What's The Actual Point?
As a member of the tribe, let me say it's a "shonda" when my peeps don't get satire. After all, wasn't it the learned Rabbi Maimonides who argued for a 5th section of the Talmud in which each passage in the Torah was analyzed as a work of pure divine sarcasm? (No. No it was not. At all). In any event, Sacha Baron Cohen is not anti-Semetic - and not just because he's Jewish. I mean, look at Philip Roth. (Yeah you heard me, Roth. I know you read Cracked and I'm calling you out. I don't care if you're 90, you're toast. Just ask Updike. Oh what's that?
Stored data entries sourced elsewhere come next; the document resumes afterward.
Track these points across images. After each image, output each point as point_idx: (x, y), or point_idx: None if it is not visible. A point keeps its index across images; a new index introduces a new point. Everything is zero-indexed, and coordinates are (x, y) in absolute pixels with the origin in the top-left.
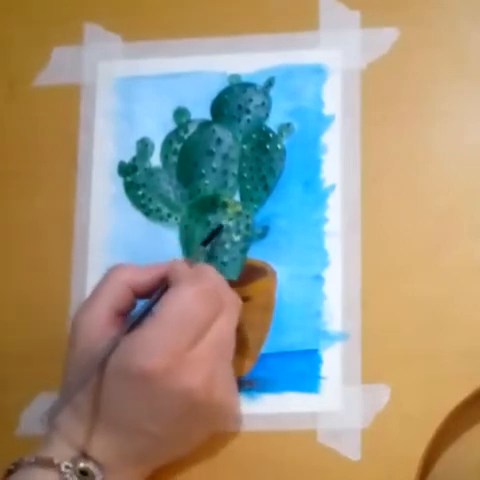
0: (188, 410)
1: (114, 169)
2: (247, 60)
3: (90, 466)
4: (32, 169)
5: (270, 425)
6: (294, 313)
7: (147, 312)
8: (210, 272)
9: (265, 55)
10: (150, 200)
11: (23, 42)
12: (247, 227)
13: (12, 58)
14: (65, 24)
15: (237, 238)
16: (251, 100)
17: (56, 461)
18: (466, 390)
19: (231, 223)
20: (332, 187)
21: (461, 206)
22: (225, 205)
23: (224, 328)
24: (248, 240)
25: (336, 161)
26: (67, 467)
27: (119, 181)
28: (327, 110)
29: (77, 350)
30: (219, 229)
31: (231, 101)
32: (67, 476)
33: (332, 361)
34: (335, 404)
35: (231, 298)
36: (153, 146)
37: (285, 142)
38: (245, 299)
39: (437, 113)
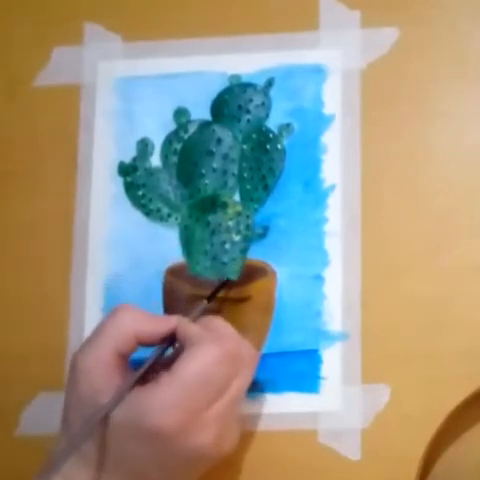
0: (196, 461)
1: (114, 169)
2: (247, 60)
3: None
4: (32, 169)
5: (270, 425)
6: (294, 313)
7: (152, 366)
8: (226, 329)
9: (265, 55)
10: (150, 200)
11: (23, 42)
12: (247, 227)
13: (12, 58)
14: (65, 24)
15: (237, 238)
16: (251, 100)
17: None
18: (466, 390)
19: (231, 223)
20: (332, 187)
21: (461, 206)
22: (225, 205)
23: (240, 387)
24: (248, 240)
25: (336, 161)
26: None
27: (119, 181)
28: (327, 110)
29: (80, 394)
30: (224, 283)
31: (231, 101)
32: None
33: (332, 361)
34: (335, 404)
35: (249, 353)
36: (153, 146)
37: (285, 142)
38: (245, 299)
39: (437, 113)
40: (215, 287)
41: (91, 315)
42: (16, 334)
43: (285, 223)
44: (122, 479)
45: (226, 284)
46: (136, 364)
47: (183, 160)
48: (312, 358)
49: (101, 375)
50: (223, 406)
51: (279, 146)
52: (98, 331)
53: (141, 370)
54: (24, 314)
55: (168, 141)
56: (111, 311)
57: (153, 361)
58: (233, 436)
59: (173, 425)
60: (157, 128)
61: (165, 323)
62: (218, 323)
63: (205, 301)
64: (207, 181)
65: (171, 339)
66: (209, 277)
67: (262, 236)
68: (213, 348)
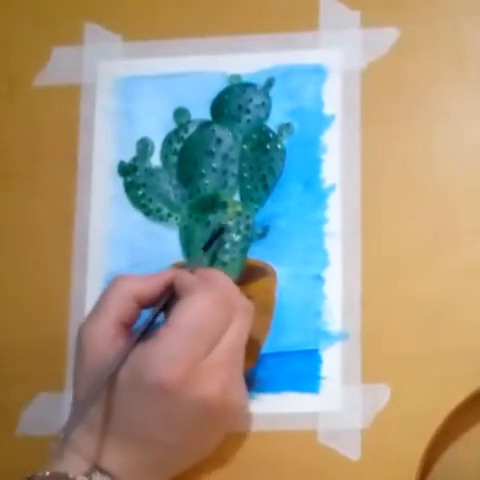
0: (203, 417)
1: (114, 169)
2: (247, 60)
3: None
4: (32, 169)
5: (270, 425)
6: (294, 313)
7: (153, 322)
8: (221, 278)
9: (265, 55)
10: (150, 200)
11: (23, 42)
12: (247, 227)
13: (12, 58)
14: (65, 24)
15: (237, 238)
16: (251, 100)
17: (71, 475)
18: (466, 390)
19: (231, 223)
20: (332, 187)
21: (461, 206)
22: (225, 205)
23: (237, 333)
24: (248, 240)
25: (336, 161)
26: None
27: (119, 181)
28: (327, 110)
29: (85, 364)
30: (220, 231)
31: (231, 101)
32: None
33: (332, 361)
34: (335, 404)
35: (243, 303)
36: (153, 146)
37: (285, 142)
38: None
39: (437, 113)
40: (210, 234)
41: None
42: (16, 334)
43: (285, 223)
44: (131, 444)
45: (222, 231)
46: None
47: (183, 160)
48: (312, 358)
49: (105, 343)
50: (221, 354)
51: (279, 146)
52: (99, 302)
53: (142, 327)
54: (24, 314)
55: (168, 141)
56: (110, 281)
57: (153, 317)
58: (239, 393)
59: (176, 376)
60: (157, 128)
61: (162, 278)
62: (213, 272)
63: (201, 250)
64: (207, 181)
65: (169, 292)
66: None
67: (262, 236)
68: (206, 295)
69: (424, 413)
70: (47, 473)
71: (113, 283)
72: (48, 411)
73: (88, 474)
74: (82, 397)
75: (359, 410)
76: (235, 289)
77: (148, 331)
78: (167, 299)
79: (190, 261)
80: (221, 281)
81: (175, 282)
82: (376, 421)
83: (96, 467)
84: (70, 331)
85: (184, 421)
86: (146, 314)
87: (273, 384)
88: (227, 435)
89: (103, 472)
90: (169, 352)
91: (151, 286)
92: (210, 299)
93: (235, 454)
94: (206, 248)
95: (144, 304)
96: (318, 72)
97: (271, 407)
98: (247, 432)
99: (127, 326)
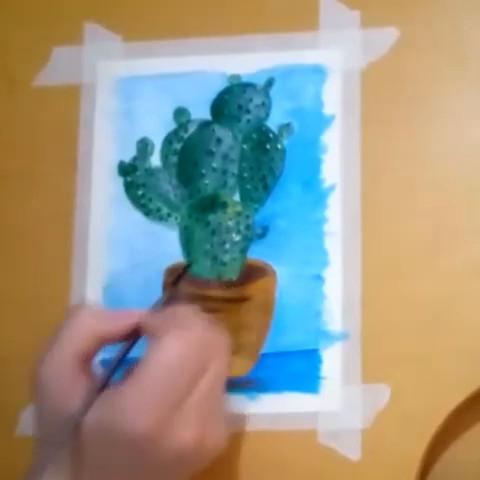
0: (178, 467)
1: (114, 169)
2: (247, 60)
3: None
4: (32, 169)
5: (270, 425)
6: (294, 313)
7: (118, 366)
8: (191, 317)
9: (265, 55)
10: (150, 200)
11: (23, 42)
12: (247, 227)
13: (12, 58)
14: (65, 24)
15: (237, 238)
16: (251, 100)
17: None
18: (466, 390)
19: (231, 223)
20: (332, 187)
21: (461, 206)
22: (225, 205)
23: (214, 376)
24: (248, 240)
25: (336, 161)
26: None
27: (119, 181)
28: (327, 110)
29: (47, 406)
30: (185, 269)
31: (231, 101)
32: None
33: (332, 361)
34: (335, 404)
35: (218, 341)
36: (153, 146)
37: (285, 142)
38: (245, 299)
39: (437, 113)
40: (179, 273)
41: None
42: (16, 334)
43: (285, 223)
44: None
45: (187, 269)
46: (108, 364)
47: (183, 160)
48: (312, 358)
49: (67, 382)
50: (199, 398)
51: (279, 146)
52: (56, 337)
53: (109, 370)
54: (24, 314)
55: (168, 141)
56: (66, 313)
57: (120, 359)
58: (217, 435)
59: (148, 424)
60: (157, 128)
61: (127, 318)
62: (184, 312)
63: (172, 288)
64: (207, 181)
65: (136, 334)
66: (209, 277)
67: (262, 236)
68: (178, 337)
69: (424, 413)
70: None
71: (70, 317)
72: None
73: None
74: (48, 440)
75: (359, 410)
76: (207, 325)
77: (113, 375)
78: (134, 341)
79: (156, 302)
80: (193, 321)
81: (141, 323)
82: (376, 421)
83: None
84: None
85: (157, 472)
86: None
87: (273, 384)
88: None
89: None
90: (140, 399)
91: (115, 325)
92: (183, 342)
93: (235, 454)
94: (174, 284)
95: (106, 342)
96: (318, 72)
97: (271, 407)
98: (247, 432)
99: (88, 359)
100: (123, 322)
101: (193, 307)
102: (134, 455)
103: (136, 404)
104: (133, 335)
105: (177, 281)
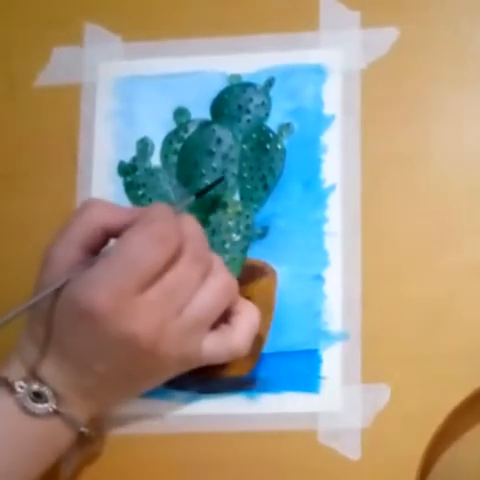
0: (131, 355)
1: (114, 169)
2: (247, 60)
3: (45, 390)
4: (32, 169)
5: (270, 425)
6: (294, 313)
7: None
8: (189, 223)
9: (265, 55)
10: (150, 200)
11: (23, 42)
12: (247, 227)
13: (12, 58)
14: (65, 24)
15: (237, 238)
16: (251, 100)
17: (10, 380)
18: (466, 390)
19: (231, 223)
20: (332, 187)
21: (461, 206)
22: (225, 205)
23: (180, 277)
24: (248, 240)
25: (336, 161)
26: (21, 387)
27: (119, 181)
28: (327, 110)
29: (42, 281)
30: (219, 181)
31: (231, 101)
32: (20, 396)
33: (332, 361)
34: (335, 404)
35: (188, 230)
36: (153, 146)
37: (285, 142)
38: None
39: (437, 113)
40: (208, 184)
41: None
42: (16, 334)
43: (285, 223)
44: (66, 362)
45: (219, 182)
46: None
47: (183, 160)
48: (312, 358)
49: (64, 264)
50: (156, 294)
51: (279, 146)
52: (67, 226)
53: (97, 257)
54: (25, 314)
55: (168, 141)
56: (80, 205)
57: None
58: (176, 342)
59: (101, 305)
60: (157, 128)
61: (133, 213)
62: (186, 217)
63: (193, 196)
64: (207, 181)
65: None
66: None
67: (262, 236)
68: (142, 229)
69: (424, 413)
70: None
71: (82, 209)
72: None
73: (27, 380)
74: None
75: (359, 410)
76: (173, 222)
77: None
78: None
79: (177, 202)
80: (159, 213)
81: (142, 217)
82: (376, 421)
83: (34, 374)
84: None
85: (112, 353)
86: None
87: (273, 384)
88: (227, 435)
89: (42, 382)
90: (98, 279)
91: (121, 219)
92: (146, 233)
93: (235, 454)
94: (199, 195)
95: (111, 235)
96: (318, 72)
97: (271, 407)
98: (247, 432)
99: (92, 251)
100: (127, 215)
101: (166, 204)
102: (91, 330)
103: (94, 283)
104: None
105: (205, 191)
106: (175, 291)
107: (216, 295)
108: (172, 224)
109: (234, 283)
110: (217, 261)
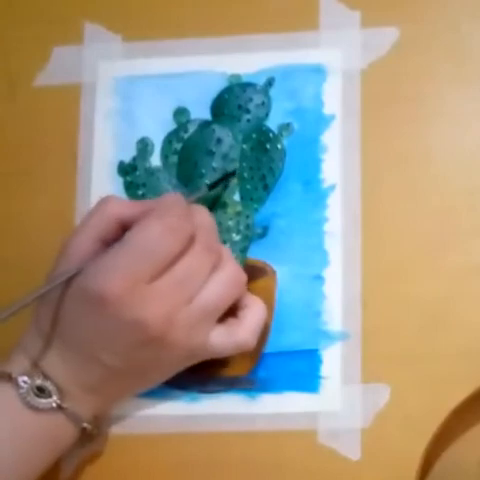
0: (139, 343)
1: (114, 169)
2: (247, 60)
3: (48, 385)
4: (32, 169)
5: (270, 425)
6: (294, 313)
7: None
8: (201, 214)
9: (265, 55)
10: None
11: (23, 42)
12: (247, 227)
13: (12, 58)
14: (65, 24)
15: (237, 238)
16: (251, 100)
17: (14, 375)
18: (466, 390)
19: (231, 223)
20: (332, 187)
21: (461, 206)
22: (225, 205)
23: (191, 267)
24: (248, 240)
25: (336, 161)
26: (24, 382)
27: (119, 181)
28: (327, 110)
29: (56, 271)
30: (232, 174)
31: (231, 101)
32: (24, 391)
33: (332, 361)
34: (335, 404)
35: (201, 220)
36: (153, 146)
37: (285, 142)
38: None
39: (437, 113)
40: (220, 176)
41: None
42: (16, 335)
43: (285, 223)
44: (72, 354)
45: (232, 175)
46: None
47: (183, 160)
48: (312, 358)
49: (79, 255)
50: (167, 283)
51: (279, 146)
52: (83, 221)
53: (112, 246)
54: (25, 314)
55: (168, 141)
56: (98, 201)
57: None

He's dead? Yeah, that's right).
Yes, Borat is a Jew-hater, but his anti-Semitism actually serves as a statement against religious hatred. In one scene we see Borat's completely childlike and unwarranted fear from an old Jewish couple (seemingly the sweetest couple ever) running a bed and breakfast. When he throws money at two bugs that he believes are the transmogrified Jews, the only joke is at his expense.
And Borat's shining hour has to be the segment from Cohen's Da Ali G show in which Borat leads a group of southern rednecks in a rousing rendition of his country's anthem "Throw The Jew Down the Well." Tells you a lot about America that a decidedly Arab-looking man like Borat can walk into a redneck bar in the wake of 911 and be embraced fully. Why? Because who can't get behind some good ol' fashion Jew hating? Sacha Baron Cohen dressed as an Arab and singing about murdering Jews gets a warmer embrace than he would dressed as his Jewish self singing satirical songs about the then Bush administration. So the real point of Borat is not to beat up on Arabs or Jews, but to show the hate that sits below the surface of the "good guys." A hatred that can be brought out with the mere catalyst of an outlandish cultural stereotype like Borat.